I know I have an overly sensitive nose and can smell things that most other people can’t. We recently had a house showing, where I left the house for the appointment time, only to return an hour later. I knew immediately upon walking into the house that they hadn’t shown up for the appointment.
“They weren’t here,” I told my Realtor. “Oh, they were there,” he said. “I’m sure they were there.”
“No, they weren’t.” I had to explain that I was sure they weren’t in my house because I couldn’t smell them. I can always tell if someone has been in my house, because I can smell the lingering presence of non-indigenous people and their shampoo, their laundry detergent, they’re deodorant or lack thereof, their breath, their sweat. And if they’re stupid enough to wear perfume or cologne – Please. Don’t patronize me.
He called me back a few minutes later and said, “Uh, yeah, they weren’t there.” They had to miss the appointment, he said in a careful, measured voice from a non-traceable cell phone. He was afraid of me. I could smell it.
I didn’t want to tell him that when house lookers do show up, I can tell whether it’s a man, a woman, or if there were any children who came along.
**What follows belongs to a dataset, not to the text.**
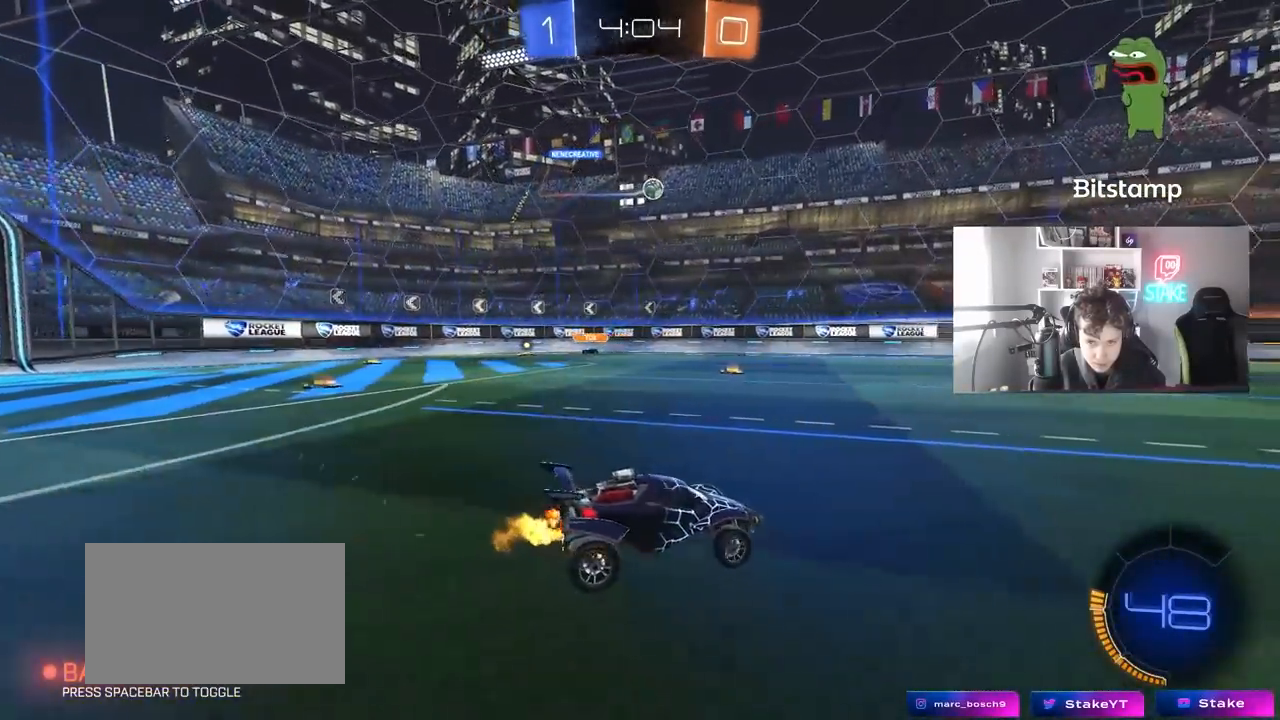
{"keys": ["a", "w"], "mouse": [], "mouse_move": "still", "events": [[400, "a", "up"], [500, "a", "down"]]}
It’s a talent of mine and I probably should put it on my resume, that digital piece of non-paper that I’ve been revising and tweaking for 17 years without ever having made a print-out.
“Good smeller” could go right under “Nacho cheese ladler at Track Concession Stand (minimum number of drips)” and “Able to Stay Up Past 3 a.m. at Teen Sleepovers.”
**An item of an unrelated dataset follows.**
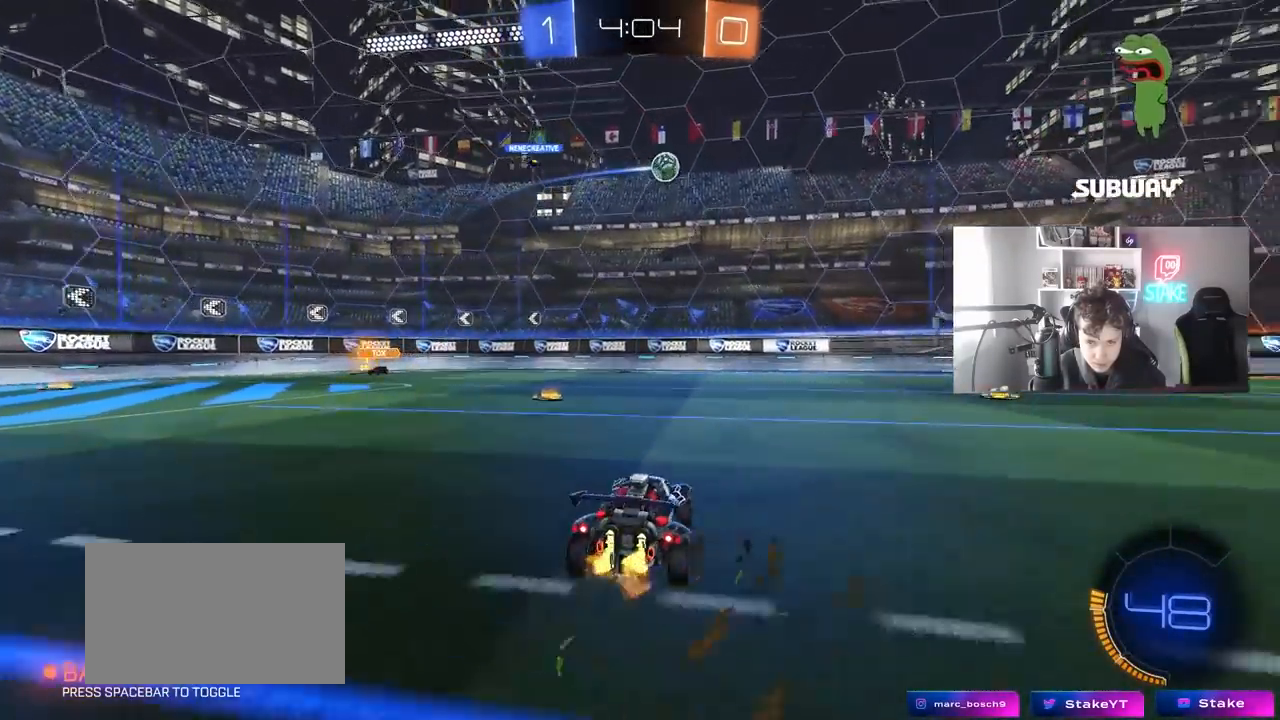
{"keys": ["w"], "mouse": ["left"], "mouse_move": "down", "events": [[233, "a", "up"], [283, "mouse_left", "down"]]}
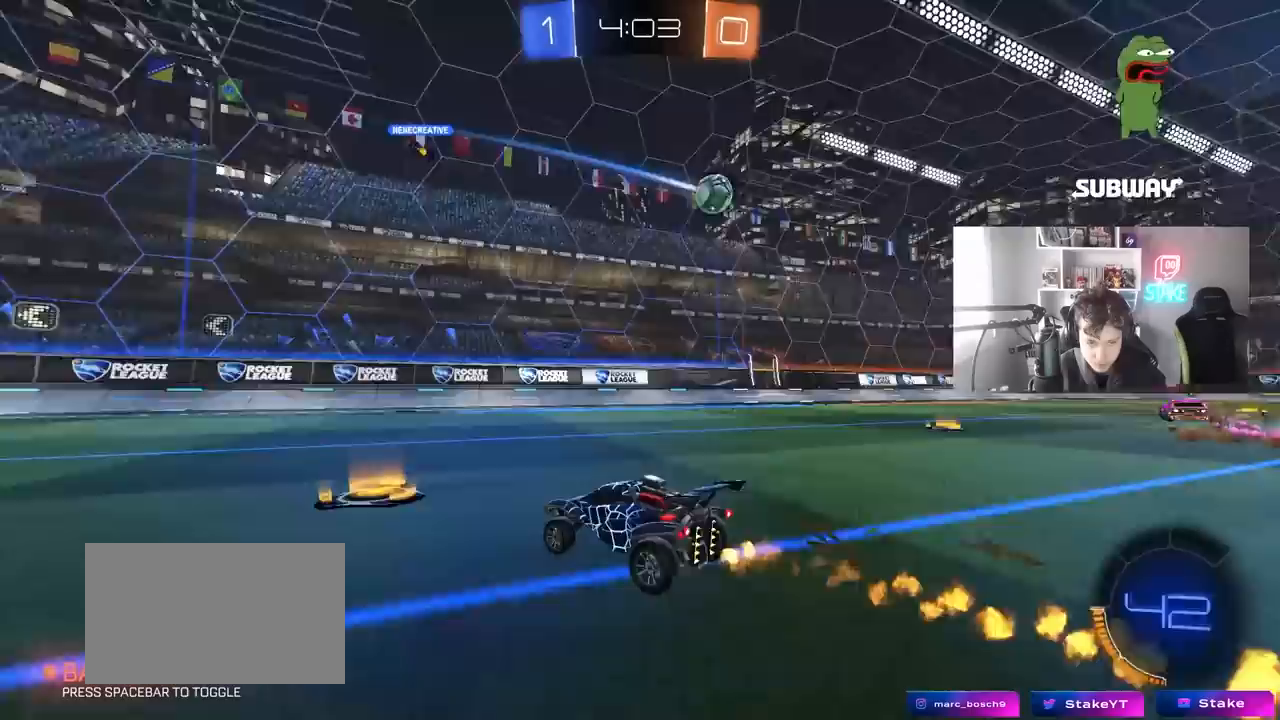
{"keys": ["d", "w"], "mouse": [], "mouse_move": "still", "events": [[17, "mouse_left", "up"], [200, "d", "down"], [250, "shift", "down"], [383, "shift", "up"]]}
When I was in college, my roommate Doria had a huge number of perfume bottles on the top of her dresser. We’d be in our room studying and as she got more and more nervous about whatever test or paper she had due, she’d get up and start picking up the perfume bottles one by one, opened the tops and sniffing them. We were kind of square in college. Smelling things was like our drug. It made us mellow.
The smelling talent comes in handy not only when we’re showing our house, but when we’re looking at houses, too. One step into the front foyer and I’m writing on my little list – “Has cat: Check for pee stains” and “Smokers lived here approx. 10-12 yrs ago” or “Someone is soaking wood in water.”
Maybe this next move will air out the bookshelf enough to banish the skunky smell once and for all. And then I’ll be able to tackle the lingering effects of my Cajun Fish Fry 2003.